The Supreme Court’s Judgment

The Supreme Court upheld the decision of the Court of Appeal (although on different grounds) and decided Chubb was in breach of the arbitration agreement (a brief background of the case and procedural history can be found in our article here).

The Supreme Court held that, where the parties have chosen the governing law of the contract but have not chosen the governing law of the arbitration agreement, the law of the arbitration agreement will be the same as the law of the contract unless there is a good reason to depart from this principle. The Supreme Court identified two exceptions to this:

  1. Contracts where applying the principle would mean that there is a significant risk that the arbitration agreement would be ineffective; and

  2. Any law of the arbitration seat which indicates that the arbitration will also be treated as governed by that country’s law. The Supreme Court gave the example of section 6 of the Arbitration (Scotland) Act 2010. This states that, where an arbitration agreement provides that the arbitration shall be seated in Scotland but does not specify the law that governs the arbitration agreement, then the arbitration agreement is to be governed by Scots law (unless the parties agree otherwise). 

Where there is no express choice of governing law for the contract, the governing law of the arbitration agreement will be the system of law which the arbitration agreement is most closely connected to. In many cases (but not always) the arbitration agreement will be most closely connected to the law of the seat of the arbitration. Interestingly, the Supreme Court found that the Court of Appeal was wrong to hold that an arbitration agreement will usually be governed by the law of the seat.
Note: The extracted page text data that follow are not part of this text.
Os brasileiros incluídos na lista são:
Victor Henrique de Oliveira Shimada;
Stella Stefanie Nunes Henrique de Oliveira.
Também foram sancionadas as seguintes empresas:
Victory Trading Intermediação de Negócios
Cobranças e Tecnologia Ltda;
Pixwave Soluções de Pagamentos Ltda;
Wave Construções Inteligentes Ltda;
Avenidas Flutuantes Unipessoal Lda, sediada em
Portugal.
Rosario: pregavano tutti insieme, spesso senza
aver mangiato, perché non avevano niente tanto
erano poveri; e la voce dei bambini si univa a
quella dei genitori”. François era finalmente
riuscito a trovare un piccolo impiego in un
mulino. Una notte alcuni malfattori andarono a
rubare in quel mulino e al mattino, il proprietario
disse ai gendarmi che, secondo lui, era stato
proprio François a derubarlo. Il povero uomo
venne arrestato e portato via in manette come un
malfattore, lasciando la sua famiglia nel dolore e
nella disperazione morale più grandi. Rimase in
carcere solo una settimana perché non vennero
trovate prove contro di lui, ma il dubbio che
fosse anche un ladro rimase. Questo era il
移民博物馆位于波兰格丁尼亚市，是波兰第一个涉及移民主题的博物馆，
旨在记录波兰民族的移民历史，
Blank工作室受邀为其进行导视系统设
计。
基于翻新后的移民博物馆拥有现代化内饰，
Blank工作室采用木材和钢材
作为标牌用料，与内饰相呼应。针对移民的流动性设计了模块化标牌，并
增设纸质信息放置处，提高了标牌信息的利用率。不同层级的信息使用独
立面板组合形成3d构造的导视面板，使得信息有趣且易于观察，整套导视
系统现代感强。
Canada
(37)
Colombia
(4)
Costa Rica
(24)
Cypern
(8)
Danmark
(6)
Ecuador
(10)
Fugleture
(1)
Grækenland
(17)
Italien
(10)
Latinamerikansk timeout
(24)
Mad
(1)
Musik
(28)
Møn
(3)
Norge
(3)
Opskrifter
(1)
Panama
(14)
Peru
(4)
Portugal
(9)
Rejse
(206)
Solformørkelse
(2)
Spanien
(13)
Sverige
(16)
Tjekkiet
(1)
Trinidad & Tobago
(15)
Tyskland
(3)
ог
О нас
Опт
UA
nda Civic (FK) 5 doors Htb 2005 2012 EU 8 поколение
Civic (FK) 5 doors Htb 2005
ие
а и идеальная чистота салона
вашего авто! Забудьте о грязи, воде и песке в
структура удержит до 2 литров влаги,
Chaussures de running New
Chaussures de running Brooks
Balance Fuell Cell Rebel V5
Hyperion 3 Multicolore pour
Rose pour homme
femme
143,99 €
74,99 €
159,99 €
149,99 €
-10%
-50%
In Enka, there was no express choice of governing law for the contract and, therefore the law that the arbitration agreement was most closely connected to was the law of the seat (London), which was English law. This was because London was the place where – legally, if not physically – the arbitration agreement was to be performed. The Supreme Court said this supported the reasonable expectation of the parties who specified the location of the arbitration proceedings. It also echoes international law (such as the New York Convention) and encourages legal certainty.

What is the impact of this Judgment?

Enka should act as a warning shot to contractual parties as it makes clear that arbitration clauses can no longer be an afterthought. The parties should carefully consider the governing law of the contract and the law of the arbitration agreement and make express provision for both – taking care when drafting these clauses. If not, be prepared to waste considerable time and costs dealing with unnecessary satellite litigation!